■ YOUR GOAL ■
Your answer should be every line of the entries that has the string "across" in it.

■ INFORMATION ■
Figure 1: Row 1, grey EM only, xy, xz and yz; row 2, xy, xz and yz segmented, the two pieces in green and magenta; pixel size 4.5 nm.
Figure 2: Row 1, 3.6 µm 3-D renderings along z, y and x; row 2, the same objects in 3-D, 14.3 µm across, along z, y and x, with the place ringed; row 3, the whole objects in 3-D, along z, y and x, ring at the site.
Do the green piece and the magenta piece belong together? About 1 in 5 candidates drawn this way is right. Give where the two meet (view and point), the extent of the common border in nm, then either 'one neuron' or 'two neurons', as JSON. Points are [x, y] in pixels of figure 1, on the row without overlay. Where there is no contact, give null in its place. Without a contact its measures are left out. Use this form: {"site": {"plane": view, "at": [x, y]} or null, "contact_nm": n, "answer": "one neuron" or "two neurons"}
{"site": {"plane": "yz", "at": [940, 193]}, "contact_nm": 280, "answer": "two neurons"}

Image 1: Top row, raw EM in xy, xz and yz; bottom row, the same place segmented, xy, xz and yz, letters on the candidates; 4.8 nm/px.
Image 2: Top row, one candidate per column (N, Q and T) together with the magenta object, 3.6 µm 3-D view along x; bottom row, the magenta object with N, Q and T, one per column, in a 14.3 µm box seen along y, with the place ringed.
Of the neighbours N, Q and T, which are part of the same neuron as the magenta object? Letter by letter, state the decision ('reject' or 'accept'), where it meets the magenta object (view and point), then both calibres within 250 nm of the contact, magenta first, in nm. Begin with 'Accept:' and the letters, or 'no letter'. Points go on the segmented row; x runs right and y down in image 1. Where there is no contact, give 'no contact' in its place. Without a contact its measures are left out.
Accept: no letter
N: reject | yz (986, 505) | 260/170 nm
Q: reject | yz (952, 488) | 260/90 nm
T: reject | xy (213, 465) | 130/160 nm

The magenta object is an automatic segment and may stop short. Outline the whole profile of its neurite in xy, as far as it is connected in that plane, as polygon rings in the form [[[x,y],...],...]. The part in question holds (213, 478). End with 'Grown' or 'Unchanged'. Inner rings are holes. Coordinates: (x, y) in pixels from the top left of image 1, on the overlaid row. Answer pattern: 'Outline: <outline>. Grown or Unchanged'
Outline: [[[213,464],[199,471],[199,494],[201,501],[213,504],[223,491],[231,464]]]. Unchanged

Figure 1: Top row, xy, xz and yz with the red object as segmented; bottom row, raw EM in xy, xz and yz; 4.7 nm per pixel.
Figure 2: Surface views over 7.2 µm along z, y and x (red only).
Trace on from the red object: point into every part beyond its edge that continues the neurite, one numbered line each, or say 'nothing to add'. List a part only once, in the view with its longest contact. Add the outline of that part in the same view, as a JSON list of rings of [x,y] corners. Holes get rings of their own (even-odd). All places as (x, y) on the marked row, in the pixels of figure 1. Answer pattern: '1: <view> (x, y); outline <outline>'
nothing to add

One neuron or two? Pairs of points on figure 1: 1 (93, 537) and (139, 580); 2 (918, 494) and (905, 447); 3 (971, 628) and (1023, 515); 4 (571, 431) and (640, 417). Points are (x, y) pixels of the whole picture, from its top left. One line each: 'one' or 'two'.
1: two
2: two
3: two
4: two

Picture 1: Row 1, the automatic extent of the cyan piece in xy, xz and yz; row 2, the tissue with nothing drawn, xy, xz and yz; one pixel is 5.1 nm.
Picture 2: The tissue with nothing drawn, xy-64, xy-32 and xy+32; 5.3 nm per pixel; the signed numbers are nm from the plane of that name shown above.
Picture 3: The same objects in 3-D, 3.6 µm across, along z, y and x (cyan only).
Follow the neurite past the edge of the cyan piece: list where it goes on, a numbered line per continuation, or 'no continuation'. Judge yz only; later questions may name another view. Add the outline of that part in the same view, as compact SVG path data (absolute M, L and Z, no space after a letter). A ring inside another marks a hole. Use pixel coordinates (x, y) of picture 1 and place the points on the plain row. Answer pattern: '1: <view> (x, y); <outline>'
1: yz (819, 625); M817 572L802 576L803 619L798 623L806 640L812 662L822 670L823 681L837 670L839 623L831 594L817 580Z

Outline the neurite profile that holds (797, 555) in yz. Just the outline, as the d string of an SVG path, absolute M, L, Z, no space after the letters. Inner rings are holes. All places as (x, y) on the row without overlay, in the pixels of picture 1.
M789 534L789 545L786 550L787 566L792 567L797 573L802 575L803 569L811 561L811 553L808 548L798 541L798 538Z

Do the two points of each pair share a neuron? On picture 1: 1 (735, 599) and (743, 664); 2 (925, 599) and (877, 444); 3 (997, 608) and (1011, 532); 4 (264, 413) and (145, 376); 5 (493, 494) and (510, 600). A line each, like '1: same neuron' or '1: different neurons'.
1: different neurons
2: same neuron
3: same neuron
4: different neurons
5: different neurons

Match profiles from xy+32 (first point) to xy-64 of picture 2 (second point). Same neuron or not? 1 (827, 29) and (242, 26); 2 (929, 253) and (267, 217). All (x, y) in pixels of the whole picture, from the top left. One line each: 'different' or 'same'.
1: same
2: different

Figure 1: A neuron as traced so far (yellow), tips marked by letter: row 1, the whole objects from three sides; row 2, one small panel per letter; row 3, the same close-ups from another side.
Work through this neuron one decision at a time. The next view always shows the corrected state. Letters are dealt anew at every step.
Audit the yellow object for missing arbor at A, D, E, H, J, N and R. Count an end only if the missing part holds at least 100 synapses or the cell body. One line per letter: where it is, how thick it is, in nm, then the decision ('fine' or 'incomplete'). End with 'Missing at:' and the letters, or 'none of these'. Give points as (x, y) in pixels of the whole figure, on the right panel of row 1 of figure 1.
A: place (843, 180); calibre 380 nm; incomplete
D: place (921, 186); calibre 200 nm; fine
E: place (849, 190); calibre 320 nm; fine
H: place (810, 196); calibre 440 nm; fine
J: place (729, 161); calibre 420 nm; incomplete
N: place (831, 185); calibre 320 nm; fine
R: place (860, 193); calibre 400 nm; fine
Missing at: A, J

■ ANSWER TO THIS EXERCISE ■
Figure 2: Row 1, 3.6 µm 3-D renderings along z, y and x; row 2, the same objects in 3-D, 14.3 µm across, along z, y and x, with the place ringed; row 3, the whole objects in 3-D, along z, y and x, ring at the site.
Picture 3: The same objects in 3-D, 3.6 µm across, along z, y and x (cyan only).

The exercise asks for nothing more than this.